◆ DOCUMENT TEXT ◆
# # #

The company is also lugging around 2.42 billion Canadian dollars in goodwill, which works to 51% of its total assets. This goodwill is a representation of how much Aurora grossly overpaid for what now seem likely largely unnecessary acquisitions. With big future writedowns possible, this looks like a stock to avoid like the plague.

Unique cannabis strains in clearly labeled jars placed on a dispensary store countertop.

Image source: Getty Images.

MedMen Enterprises

Another incredibly hot cannabis stock in May that investors would be wise to keep their distance from is U.S. multistate operator MedMen Enterprises (OTCBB:MMNF.F).

Even though I've been ultra-bearish on MedMen Enterprises for quite some time, I will give management credit for somewhat improving the company's access to working capital in recent months. During its fiscal third quarter, MedMen disposed of noncore assets for $17 million, sold $7.8 million worth of stock, closed on $12.5 million in additional gross proceeds from a $250 million senior secured convertible debt facility, and netted $77.8 million from a secured term loan.

# # #

◆ SUPPLIED RECORDS ◆
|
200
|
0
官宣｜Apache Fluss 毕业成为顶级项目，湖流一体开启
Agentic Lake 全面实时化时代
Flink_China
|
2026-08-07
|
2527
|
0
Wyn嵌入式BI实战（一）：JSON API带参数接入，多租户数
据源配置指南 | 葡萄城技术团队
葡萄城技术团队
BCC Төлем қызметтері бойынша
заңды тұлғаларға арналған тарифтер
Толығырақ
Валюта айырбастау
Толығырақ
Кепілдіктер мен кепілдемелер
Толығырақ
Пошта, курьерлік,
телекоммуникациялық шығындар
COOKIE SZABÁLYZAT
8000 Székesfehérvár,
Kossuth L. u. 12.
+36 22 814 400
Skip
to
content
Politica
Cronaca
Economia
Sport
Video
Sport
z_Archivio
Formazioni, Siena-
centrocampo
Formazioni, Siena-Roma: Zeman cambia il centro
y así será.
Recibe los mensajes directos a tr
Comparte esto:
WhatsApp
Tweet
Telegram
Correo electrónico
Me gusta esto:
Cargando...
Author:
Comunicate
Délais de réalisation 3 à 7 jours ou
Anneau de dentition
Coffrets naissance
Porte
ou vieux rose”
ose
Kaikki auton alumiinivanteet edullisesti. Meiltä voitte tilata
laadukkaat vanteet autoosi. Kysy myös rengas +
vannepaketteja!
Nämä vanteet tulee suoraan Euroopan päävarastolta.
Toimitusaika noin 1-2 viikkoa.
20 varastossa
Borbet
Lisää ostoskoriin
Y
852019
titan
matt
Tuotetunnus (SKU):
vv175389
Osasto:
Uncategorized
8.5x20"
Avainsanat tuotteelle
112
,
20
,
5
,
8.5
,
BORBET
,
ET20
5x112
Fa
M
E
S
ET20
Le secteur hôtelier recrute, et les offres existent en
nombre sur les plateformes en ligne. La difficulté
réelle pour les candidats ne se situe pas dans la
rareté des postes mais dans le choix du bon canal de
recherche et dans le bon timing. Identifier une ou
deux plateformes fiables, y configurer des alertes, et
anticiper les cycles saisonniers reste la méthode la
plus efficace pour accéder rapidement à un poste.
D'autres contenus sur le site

# # #

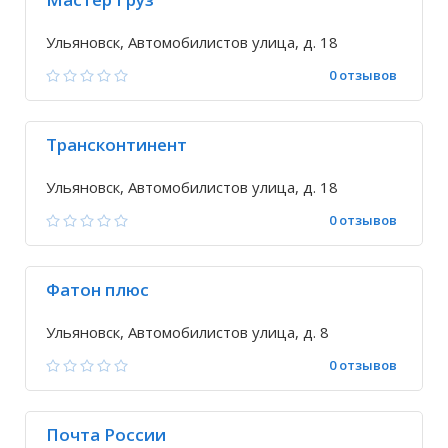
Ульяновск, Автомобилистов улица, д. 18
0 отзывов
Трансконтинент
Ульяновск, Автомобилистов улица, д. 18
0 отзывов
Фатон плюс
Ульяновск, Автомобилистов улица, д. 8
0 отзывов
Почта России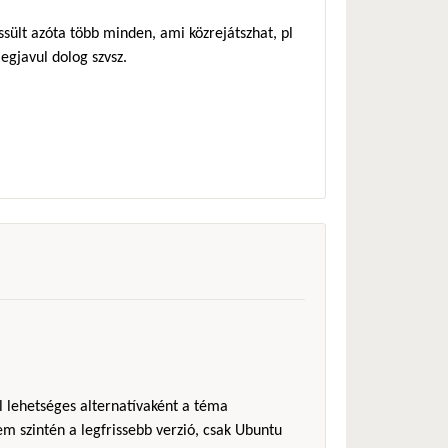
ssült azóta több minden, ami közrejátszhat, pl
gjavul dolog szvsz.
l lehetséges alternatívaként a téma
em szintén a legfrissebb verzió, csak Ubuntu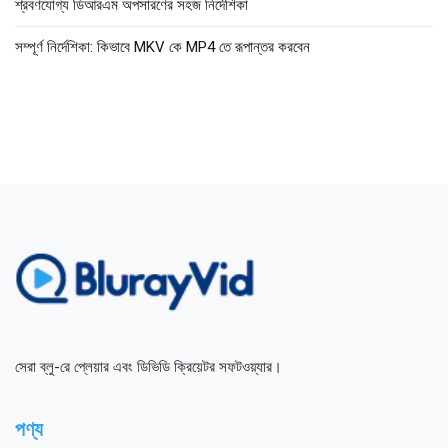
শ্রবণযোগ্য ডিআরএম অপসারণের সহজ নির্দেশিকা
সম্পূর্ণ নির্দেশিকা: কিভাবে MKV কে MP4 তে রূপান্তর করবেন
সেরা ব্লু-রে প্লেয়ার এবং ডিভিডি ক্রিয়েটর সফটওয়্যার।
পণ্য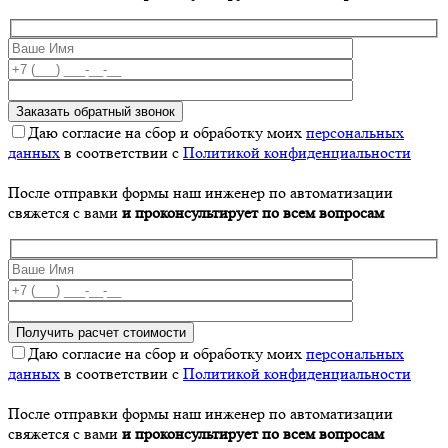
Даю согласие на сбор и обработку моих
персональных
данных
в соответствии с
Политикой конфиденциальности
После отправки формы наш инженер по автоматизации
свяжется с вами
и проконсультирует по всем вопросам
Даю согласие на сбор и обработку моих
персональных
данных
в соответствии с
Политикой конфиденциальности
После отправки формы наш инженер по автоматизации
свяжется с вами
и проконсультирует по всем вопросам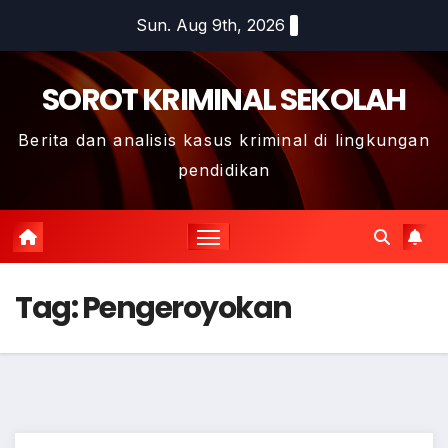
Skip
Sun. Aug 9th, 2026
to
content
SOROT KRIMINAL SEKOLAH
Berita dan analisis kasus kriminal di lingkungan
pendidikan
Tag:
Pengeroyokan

# # #

Please give the amount MedMen netted from a secured term loan during its fiscal third quarter, according to the cannabis stock text.

$77.8 million